Mother’s Day to Father’s Day is typical bloom time for one of Georgia’s most strikingly beautiful — but rarest — wildflowers, the shoals spider lily. Growing in dense colonies, the spider lily’s large, white flowers atop 3-foot stems are breathtaking.

Making the flowers even more stunning is the natural habitat in which they live — shallow, rocky shoals of clean, sunny, fast-flowing streams in the Piedmont and upper coastal plain regions. In the shoal areas, the flowers grow from bulbs rooted in crevices of shoal rocks.

Such habitats supporting large colonies of shoals spider lilies were widespread more than a century ago in rocky streams in Georgia, Alabama, South Carolina and North Carolina. Over the decades, however, entire populations of the striking flower were wiped out by rising water from dams and by siltation from development.
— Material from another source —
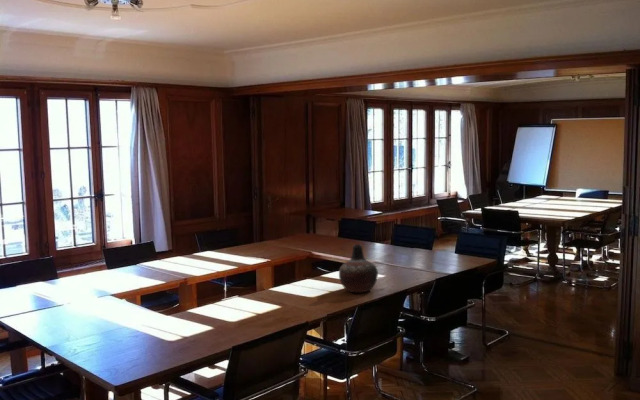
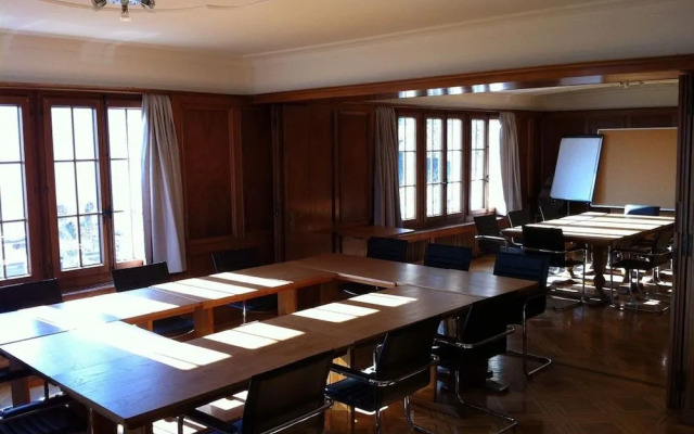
- vase [338,243,379,293]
In Georgia, the plant’s presence was reduced to only a handful of streams. It is now legally protected.

The lower Chattahoochee River was one of the streams that lost its splendid spider lily populations because of a series of dams that impeded water flow.

Now, there’s good news on that front. Several groups are working hard to restore the shoals spider lily in the Chattahoochee. Prominent among them is the Columbus-based Chattahoochee River Conservancy. Since 2015, the organization and others have been laboring to transplant thousands of spider lilies in a 2.3-mile stretch of the river at Columbus, where two dams — Eagle & Phenix Dam and City Mills Dam — once restricted water flow.
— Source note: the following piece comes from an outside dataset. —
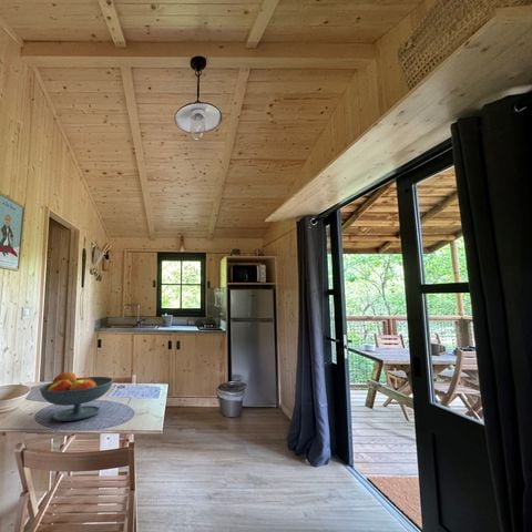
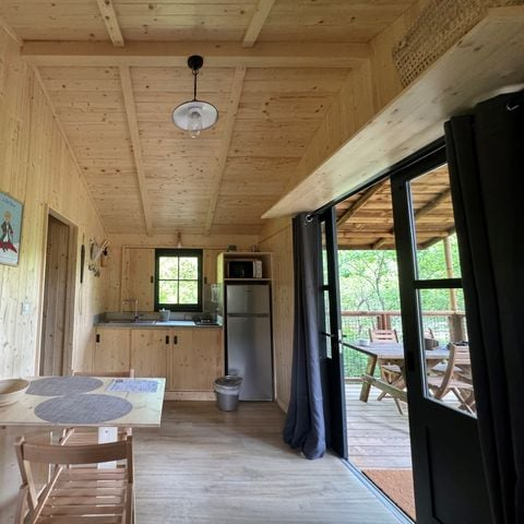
- fruit bowl [39,371,114,422]
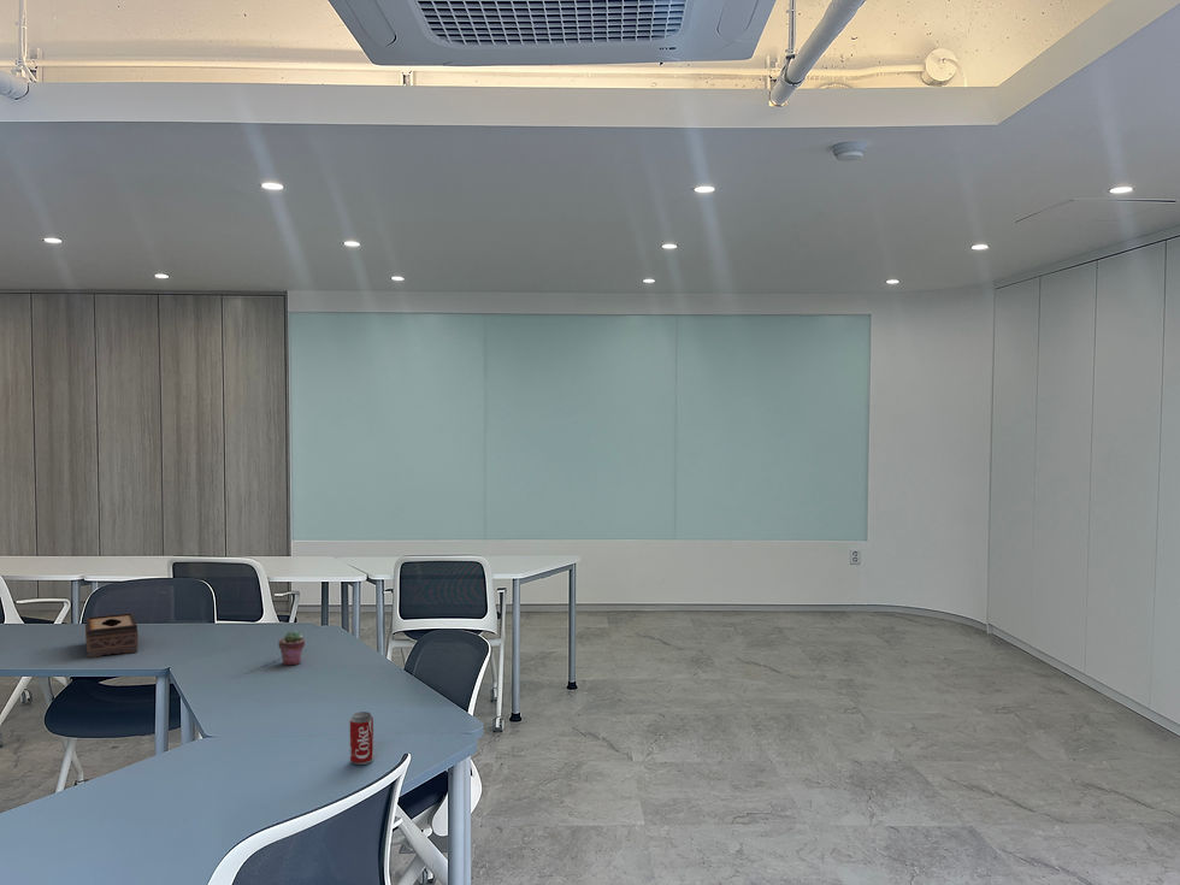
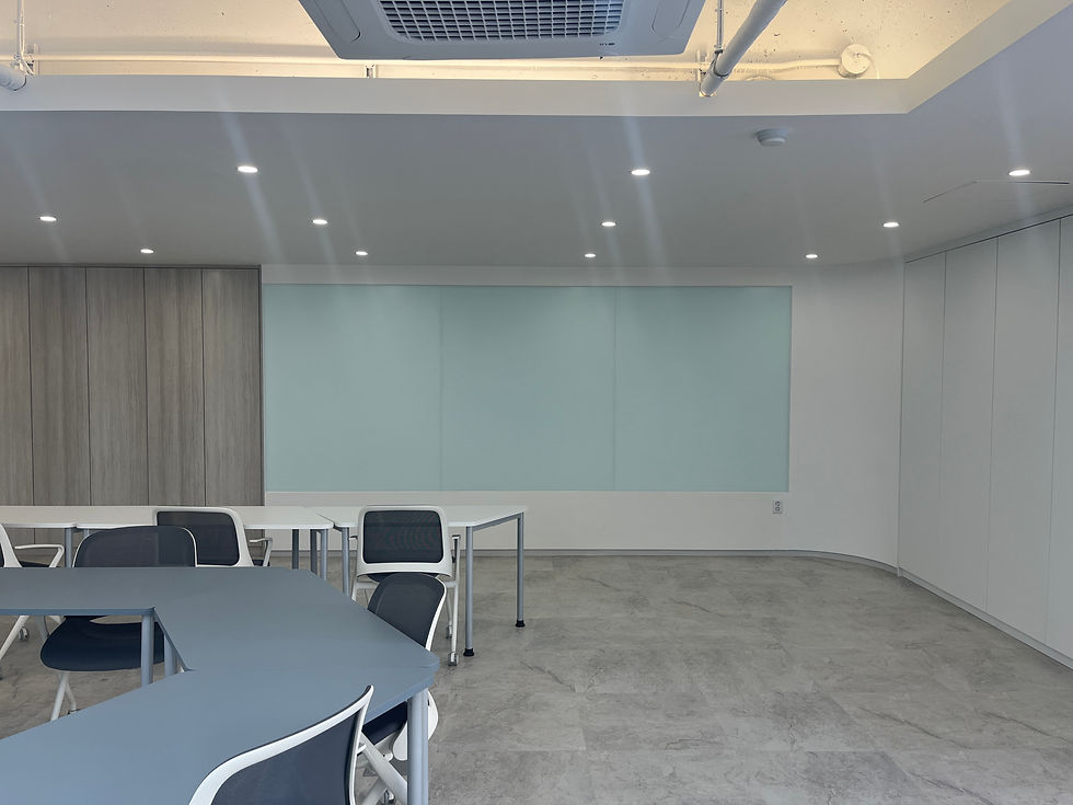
- potted succulent [278,629,306,666]
- beverage can [349,710,374,766]
- tissue box [84,612,140,659]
The dams were torn down in 2013, and the river was allowed to return to its natural flow. That’s when the groups saw their chance to restore the spider lilies. Their effort is ongoing; the work is tedious and laborious. The plants first have to be raised from seeds for a year under strict conditions before they can be transplanted in the river.

But the process is working, and once again, shoals spider lilies will be blooming on Mother’s Day in the Chattahoochee River at Columbus, where the river once more flows swiftly and freely.

IN THE SKY: From David Dundee, Tellus Science Museum astronomer: The moon will be first quarter on Wednesday. Mars and Mercury are in the east just before sunrise. Saturn is in the west just after dark. Jupiter and Venus can’t be seen easily right now.